Узник пожал плечами и снова глотнул вина.
- Везде эти первосвященники! – с досадой буркнул Пилат, – куда не плюнь, везде они! Ну, что за каста такая? Слушай, а ты-то сам что думаешь, неужели придёт Иешуа в Иерусалим и свергнет меня? Ну, хорошо! Я даже готов проиграть, клянусь тебе! Но скажи, как?
Узник посмотрел на Пилата, но опять ничего не ответил.
- Ну, говори, говори, не бойся!
- Если он действительно мессия, то нет для него никаких преград, – выдавил из себя узник, – и если он захочет стать царём, то станет им. А уж каким образом он это сделает, мне неизвестно. И никому, кроме него и бога самого, это неизвестно! Святая кровь течет в нем, - кровь Давидова! Так объясняют нам книжники некоторые, но я их не видел! Я только от молвы слышал всё это!
Пилат сурово посмотрел на еврея и, направившись к балкону, приказал:
- Иди сюда!
Марк, взяв под руку узника, дотащил его до балкона.

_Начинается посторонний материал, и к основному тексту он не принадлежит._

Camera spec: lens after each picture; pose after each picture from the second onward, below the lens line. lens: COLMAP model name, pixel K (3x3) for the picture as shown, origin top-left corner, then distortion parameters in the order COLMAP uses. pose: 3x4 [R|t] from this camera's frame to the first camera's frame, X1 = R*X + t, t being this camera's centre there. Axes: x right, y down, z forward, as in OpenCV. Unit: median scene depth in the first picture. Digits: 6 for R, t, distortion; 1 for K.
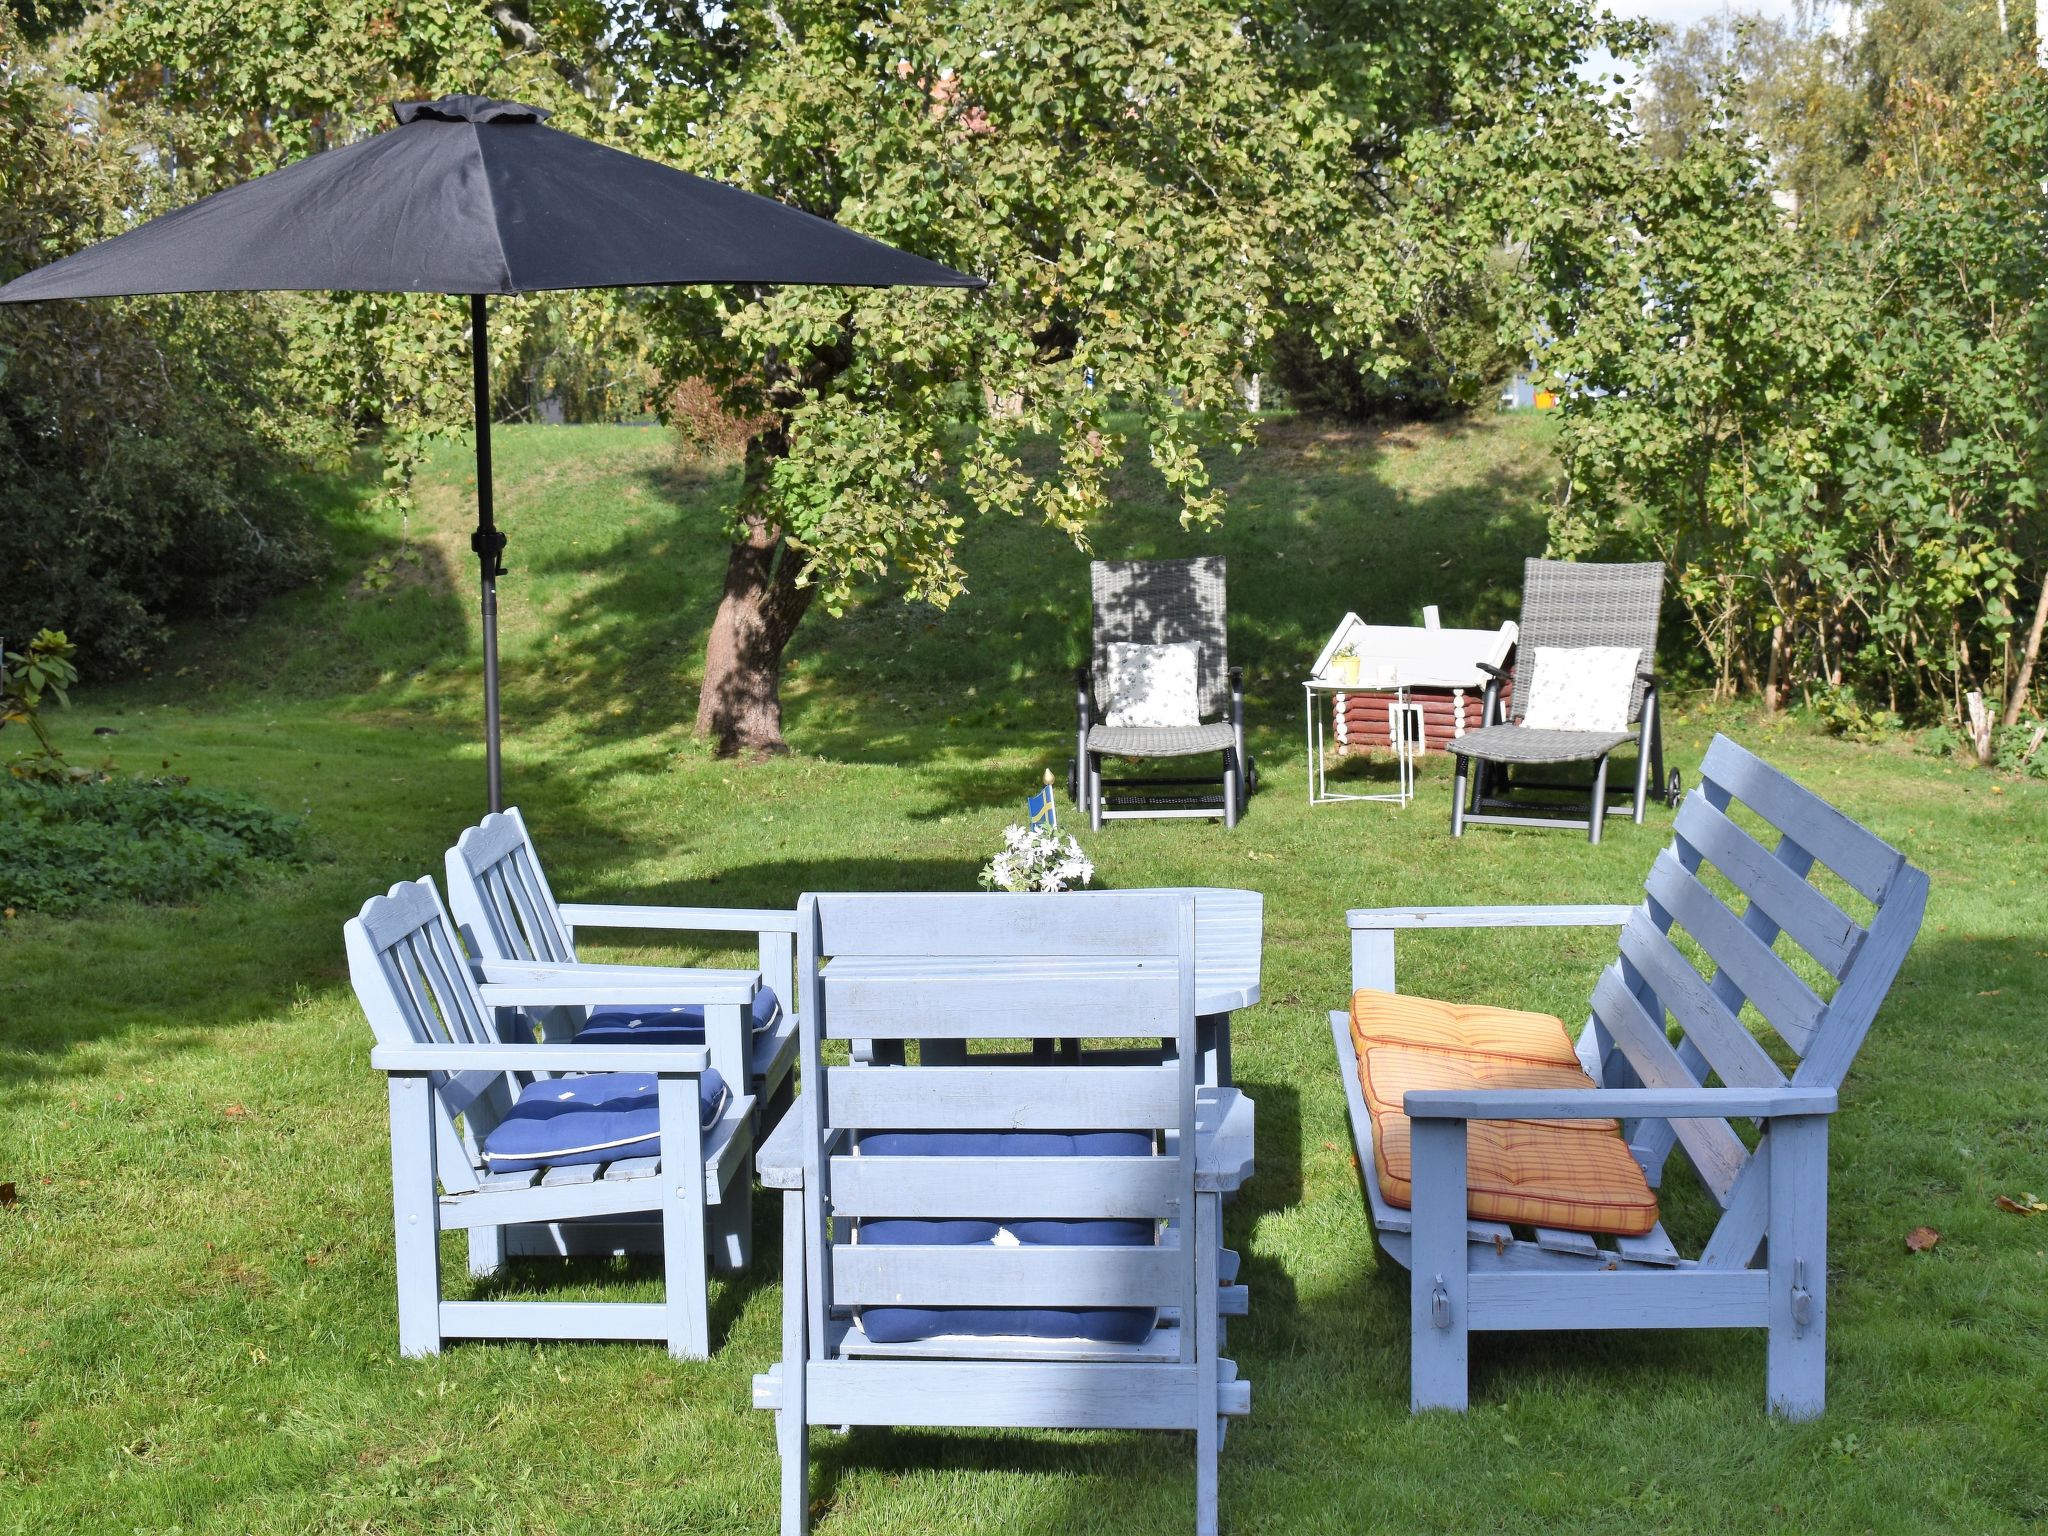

- Смотри, – вытянул руку Пилат, – вот она, Иудея! Всё, что ты видишь, принадлежит ныне и навеки Риму и мне, - наместнику цезаря. У меня достаточно сил, чтобы перерезать всех в этой стране, всех до единого! И, клянусь Юпитером, как лев разрывает гиену, я разорву народ ваш «богоизбранный» в клочья в три дня, если только цезарь шевельнёт пальцем в вашу сторону! И памяти от вас не останется, ты понимаешь меня? Должен же кто-то отмстить вам за филистимлян!
- На всё воля Господа нашего! – ответил уже, видимо, готовый умереть узник.
- А как же мои боги? – разочаровано спросил его Пилат, – твой народ, выведенный из египетского рабства твоим богом, попал в рабство ко мне и к моим богам. Подумай, несчастный, какому слабому и никчемному богу ты поклоняешься! И неужели ты надеешься на то, что даже не бог, но человек сможет изменить ход истории, который предопределен римскими богами на века вперед? Ты думаешь, что какой-то еврей с сомнительной историей пророка, способен противостоять целой империи?
- На всё воля божья! – повторил свои слова узник.
- Стража! – крикнул Пилат, склонившись с балкона, – осторожнее там!
Он посмотрел в глаза несчастному, и добавил:
- Так отправляйся же к своему Яхве и передай, что если он хочет возыметь власть над Иудеей, то пусть сначала лично придёт сюда и поговорит со мной! А до того, нет другой власти здесь, кроме римской, и не будет!
С этими словами он схватил его, перевалил через перила и со всей силы бросил вниз. Марк услышал, как хрустнули кости от удара о камни, и поморщился. Два стражника, стоявшие у входа в здание бросились к несчастному. Один из них потрогал его шею, затем поднял голову наверх и провел ладонью по горлу, показывая Пилату, что тот скончался.
- Уберите его с глаз моих! – крикнул префект и покинул балкон.